EXERCISE TEXT:
I wonder if you could measure the difference between two clocks on the same craft at a distance from one another. The strength of gravity follows the inverse square law so presumably the difference in time between the two points will change also.
That should work, and give you the local gravitational gradient, which would correspond to the altitude. You might want four arranged in a tetrahedron so you don’t need to orient them.
They made a strontium clock portable enough to take to the top of a mountain. There are already "chip scale" cesium clocks (see https://www.microsemi.com/product-directory/clocks-frequency...) 1x10^-11 (cesium) vs 1x10^-18 for strontium clocks [1]. The additional 7 orders of magnitude get you to measuring time dilation at very very small scales (which it what they tried to do in the article).

[1] https://www.nist.gov/news-events/news/2015/04/getting-better...

Yes, I think GE's "time machine" employs four cesium clocks in a compact configuration. With six, you can reduce the worldline divergence considerably.
That's not really a big deal. Most GPS satellites have two in them and they're not all that huge.
GPS uses cesium (deviation, per Wikipedia: 10^−13), rather than strontium (deviation: 10^-17).

Cesium clocks were already pretty small back in the 1970s (https://en.wikipedia.org/wiki/File:President_Pi%C3%B1era_rec...), but if you're going to measure relativity-caused differences between the top and bottom of a mountain, I suspect the extra accuracy is important.

DATA EXTRACTS:
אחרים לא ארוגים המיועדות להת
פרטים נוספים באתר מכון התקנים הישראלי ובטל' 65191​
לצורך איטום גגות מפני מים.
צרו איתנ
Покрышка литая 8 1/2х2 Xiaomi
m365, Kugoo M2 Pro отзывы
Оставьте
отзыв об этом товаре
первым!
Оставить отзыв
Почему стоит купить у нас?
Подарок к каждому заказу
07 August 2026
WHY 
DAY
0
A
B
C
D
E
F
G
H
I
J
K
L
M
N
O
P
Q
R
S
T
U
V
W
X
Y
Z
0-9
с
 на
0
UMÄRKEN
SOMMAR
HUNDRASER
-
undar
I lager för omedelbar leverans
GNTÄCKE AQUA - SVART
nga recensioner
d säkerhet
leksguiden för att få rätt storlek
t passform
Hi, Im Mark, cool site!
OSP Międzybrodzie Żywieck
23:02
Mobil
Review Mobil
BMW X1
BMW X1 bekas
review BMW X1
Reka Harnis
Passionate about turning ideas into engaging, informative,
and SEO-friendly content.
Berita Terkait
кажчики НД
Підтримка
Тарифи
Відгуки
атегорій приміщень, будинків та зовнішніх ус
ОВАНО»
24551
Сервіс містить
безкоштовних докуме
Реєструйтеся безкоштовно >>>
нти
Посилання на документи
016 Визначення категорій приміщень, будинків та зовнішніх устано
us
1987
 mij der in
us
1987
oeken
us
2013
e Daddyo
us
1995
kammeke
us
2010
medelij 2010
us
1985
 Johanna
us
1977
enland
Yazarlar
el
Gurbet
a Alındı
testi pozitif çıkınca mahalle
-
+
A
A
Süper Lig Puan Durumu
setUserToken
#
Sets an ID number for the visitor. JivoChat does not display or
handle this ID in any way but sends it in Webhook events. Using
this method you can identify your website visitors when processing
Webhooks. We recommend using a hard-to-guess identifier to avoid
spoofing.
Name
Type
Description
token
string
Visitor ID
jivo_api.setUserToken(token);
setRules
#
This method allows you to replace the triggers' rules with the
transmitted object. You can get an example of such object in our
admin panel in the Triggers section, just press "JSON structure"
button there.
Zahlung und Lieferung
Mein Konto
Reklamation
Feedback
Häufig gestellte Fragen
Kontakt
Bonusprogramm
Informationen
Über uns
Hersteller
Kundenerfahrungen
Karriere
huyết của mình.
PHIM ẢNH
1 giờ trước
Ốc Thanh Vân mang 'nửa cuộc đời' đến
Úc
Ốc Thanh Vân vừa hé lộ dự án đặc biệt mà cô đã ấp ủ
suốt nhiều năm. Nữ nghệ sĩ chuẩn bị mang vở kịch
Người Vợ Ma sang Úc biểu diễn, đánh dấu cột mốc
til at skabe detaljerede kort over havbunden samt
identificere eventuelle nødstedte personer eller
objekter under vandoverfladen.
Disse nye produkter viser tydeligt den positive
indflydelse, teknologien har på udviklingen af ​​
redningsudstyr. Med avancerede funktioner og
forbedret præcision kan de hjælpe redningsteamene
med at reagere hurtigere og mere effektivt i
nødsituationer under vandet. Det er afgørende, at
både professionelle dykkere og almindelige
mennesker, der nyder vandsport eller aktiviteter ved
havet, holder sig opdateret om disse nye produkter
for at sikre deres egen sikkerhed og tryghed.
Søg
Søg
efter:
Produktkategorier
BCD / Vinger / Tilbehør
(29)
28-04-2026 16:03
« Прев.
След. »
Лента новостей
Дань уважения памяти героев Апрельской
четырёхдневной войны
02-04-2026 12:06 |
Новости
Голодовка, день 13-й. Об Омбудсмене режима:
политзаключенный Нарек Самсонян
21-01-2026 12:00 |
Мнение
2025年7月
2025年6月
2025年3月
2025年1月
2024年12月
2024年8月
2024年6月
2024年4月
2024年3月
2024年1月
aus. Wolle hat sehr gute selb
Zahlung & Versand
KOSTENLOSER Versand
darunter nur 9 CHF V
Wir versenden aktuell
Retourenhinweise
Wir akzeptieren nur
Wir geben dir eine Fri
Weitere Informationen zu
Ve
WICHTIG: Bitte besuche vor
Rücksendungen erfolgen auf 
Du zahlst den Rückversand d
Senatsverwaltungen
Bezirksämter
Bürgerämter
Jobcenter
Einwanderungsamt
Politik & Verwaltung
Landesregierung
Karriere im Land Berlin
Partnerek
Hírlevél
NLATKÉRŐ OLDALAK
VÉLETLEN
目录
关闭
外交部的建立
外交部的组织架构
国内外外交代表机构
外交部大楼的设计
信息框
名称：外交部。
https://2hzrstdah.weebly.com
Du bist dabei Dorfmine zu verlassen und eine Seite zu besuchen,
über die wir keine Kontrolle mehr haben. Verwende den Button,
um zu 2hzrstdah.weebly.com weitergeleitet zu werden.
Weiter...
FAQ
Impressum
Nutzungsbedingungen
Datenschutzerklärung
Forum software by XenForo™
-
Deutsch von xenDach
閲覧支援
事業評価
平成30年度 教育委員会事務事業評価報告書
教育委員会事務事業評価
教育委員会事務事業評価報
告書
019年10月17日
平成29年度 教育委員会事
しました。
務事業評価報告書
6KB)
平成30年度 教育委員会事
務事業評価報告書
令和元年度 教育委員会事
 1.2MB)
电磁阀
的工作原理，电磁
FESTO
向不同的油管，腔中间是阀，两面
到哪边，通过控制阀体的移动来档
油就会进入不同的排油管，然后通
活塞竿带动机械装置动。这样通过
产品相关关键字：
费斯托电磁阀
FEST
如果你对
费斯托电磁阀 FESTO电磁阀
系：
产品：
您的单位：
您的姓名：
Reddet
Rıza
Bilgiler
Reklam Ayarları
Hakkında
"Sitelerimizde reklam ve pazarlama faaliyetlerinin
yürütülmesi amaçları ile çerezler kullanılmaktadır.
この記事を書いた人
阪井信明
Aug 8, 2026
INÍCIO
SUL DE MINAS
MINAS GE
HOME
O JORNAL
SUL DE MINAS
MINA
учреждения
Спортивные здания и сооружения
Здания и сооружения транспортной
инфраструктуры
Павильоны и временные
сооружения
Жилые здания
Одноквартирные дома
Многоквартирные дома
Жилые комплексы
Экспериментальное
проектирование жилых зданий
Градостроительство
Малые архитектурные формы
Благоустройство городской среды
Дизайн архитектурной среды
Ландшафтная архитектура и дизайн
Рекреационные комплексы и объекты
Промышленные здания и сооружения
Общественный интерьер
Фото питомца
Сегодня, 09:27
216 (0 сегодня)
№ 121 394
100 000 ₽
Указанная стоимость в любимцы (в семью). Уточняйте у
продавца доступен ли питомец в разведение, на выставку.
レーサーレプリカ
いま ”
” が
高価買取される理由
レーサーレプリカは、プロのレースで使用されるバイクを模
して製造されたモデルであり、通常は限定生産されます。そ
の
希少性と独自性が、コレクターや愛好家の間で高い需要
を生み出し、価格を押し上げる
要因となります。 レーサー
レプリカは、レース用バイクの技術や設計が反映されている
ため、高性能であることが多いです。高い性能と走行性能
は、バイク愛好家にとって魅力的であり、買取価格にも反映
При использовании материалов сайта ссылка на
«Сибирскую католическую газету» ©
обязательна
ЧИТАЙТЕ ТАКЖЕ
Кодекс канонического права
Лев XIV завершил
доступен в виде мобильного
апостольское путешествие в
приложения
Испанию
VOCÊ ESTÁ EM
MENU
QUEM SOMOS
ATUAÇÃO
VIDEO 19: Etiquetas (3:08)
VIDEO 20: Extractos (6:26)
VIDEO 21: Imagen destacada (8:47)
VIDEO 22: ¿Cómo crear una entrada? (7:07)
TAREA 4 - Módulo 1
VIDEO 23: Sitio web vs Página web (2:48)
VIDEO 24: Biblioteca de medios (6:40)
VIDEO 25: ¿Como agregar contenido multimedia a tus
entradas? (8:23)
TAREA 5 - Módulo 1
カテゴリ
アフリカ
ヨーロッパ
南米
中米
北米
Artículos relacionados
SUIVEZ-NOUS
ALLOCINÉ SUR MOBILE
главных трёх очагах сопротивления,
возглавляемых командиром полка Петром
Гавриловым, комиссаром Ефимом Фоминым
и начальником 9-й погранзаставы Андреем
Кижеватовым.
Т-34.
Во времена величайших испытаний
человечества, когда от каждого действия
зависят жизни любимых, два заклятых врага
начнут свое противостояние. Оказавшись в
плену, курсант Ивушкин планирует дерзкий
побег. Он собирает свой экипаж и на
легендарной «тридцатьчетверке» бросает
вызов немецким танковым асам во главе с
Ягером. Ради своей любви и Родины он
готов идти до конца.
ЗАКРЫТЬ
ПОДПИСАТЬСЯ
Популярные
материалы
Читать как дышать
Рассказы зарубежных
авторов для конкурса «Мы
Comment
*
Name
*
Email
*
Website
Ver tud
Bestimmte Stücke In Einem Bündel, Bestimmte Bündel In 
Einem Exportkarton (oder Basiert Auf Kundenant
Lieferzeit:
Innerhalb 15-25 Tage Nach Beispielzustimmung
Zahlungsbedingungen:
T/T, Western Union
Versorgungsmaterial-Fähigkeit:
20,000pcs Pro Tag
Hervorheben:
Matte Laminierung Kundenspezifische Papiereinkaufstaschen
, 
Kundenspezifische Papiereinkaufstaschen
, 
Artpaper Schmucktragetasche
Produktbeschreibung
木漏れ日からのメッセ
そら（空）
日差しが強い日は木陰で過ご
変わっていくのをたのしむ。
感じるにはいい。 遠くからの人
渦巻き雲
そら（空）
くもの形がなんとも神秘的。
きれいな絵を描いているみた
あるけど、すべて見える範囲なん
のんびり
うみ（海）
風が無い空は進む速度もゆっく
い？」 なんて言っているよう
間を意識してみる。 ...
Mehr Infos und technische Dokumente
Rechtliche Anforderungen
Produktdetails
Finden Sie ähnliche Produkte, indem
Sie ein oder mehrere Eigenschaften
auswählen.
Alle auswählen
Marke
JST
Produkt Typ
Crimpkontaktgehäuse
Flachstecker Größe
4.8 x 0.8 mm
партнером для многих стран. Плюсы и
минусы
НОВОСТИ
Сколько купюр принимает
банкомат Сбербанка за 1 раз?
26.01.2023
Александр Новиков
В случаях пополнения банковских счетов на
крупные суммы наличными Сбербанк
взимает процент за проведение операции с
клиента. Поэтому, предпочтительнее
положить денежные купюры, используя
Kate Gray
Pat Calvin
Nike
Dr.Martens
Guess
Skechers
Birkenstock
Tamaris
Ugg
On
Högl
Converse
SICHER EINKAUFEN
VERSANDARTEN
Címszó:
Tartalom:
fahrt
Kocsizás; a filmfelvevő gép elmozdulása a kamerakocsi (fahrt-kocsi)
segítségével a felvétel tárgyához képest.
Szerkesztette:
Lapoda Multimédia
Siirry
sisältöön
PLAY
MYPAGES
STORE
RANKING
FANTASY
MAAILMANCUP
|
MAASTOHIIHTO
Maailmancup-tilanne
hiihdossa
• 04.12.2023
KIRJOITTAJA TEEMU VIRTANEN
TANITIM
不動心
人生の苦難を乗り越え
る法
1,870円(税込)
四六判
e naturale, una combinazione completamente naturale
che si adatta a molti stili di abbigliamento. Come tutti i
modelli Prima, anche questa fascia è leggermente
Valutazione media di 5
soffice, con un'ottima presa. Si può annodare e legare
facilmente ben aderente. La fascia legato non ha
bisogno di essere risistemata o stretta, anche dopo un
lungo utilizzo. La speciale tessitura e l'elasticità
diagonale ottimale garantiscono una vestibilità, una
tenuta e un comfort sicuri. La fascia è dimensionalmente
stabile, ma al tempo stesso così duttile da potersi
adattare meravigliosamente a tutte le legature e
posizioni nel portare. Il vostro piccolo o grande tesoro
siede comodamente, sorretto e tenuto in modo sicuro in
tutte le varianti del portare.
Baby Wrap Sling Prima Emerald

WORK INSTRUCTION 1:
In the discussion of atomic clocks, reproduce word for word the passage starting with "They made a" and going on through "worldline divergence considerably.".
WORK INSTRUCTION 2:
Answer these questions using the discussion of atomic clocks:
(a) How many clocks arranged in a tetrahedron are suggested so that they need not be oriented?
(b) How many clocks do most GPS satellites have in them?
(c) What deviation does the discussion give for strontium clocks when comparing them with the cesium clocks GPS uses?
WORK INSTRUCTION 3:
Condense the paragraph of the atomic clock discussion that begins "Cesium clocks were already pretty small" into one shorter sentence that keeps its main points.
The material plays no part in this exercise.

PROBLEM SOLUTION 1:
They made a strontium clock portable enough to take to the top of a mountain. There are already "chip scale" cesium clocks (see https://www.microsemi.com/product-directory/clocks-frequency...) 1x10^-11 (cesium) vs 1x10^-18 for strontium clocks [1]. The additional 7 orders of magnitude get you to measuring time dilation at very very small scales (which it what they tried to do in the article).

[1] https://www.nist.gov/news-events/news/2015/04/getting-better...

Yes, I think GE's "time machine" employs four cesium clocks in a compact configuration. With six, you can reduce the worldline divergence considerably.

PROBLEM SOLUTION 2:
(a) Four
(b) Two
(c) 10^-17

PROBLEM SOLUTION 3:
Although cesium clocks were already fairly small in the 1970s, the writer suspects that the extra accuracy matters for measuring relativity-caused differences between the top and bottom of a mountain.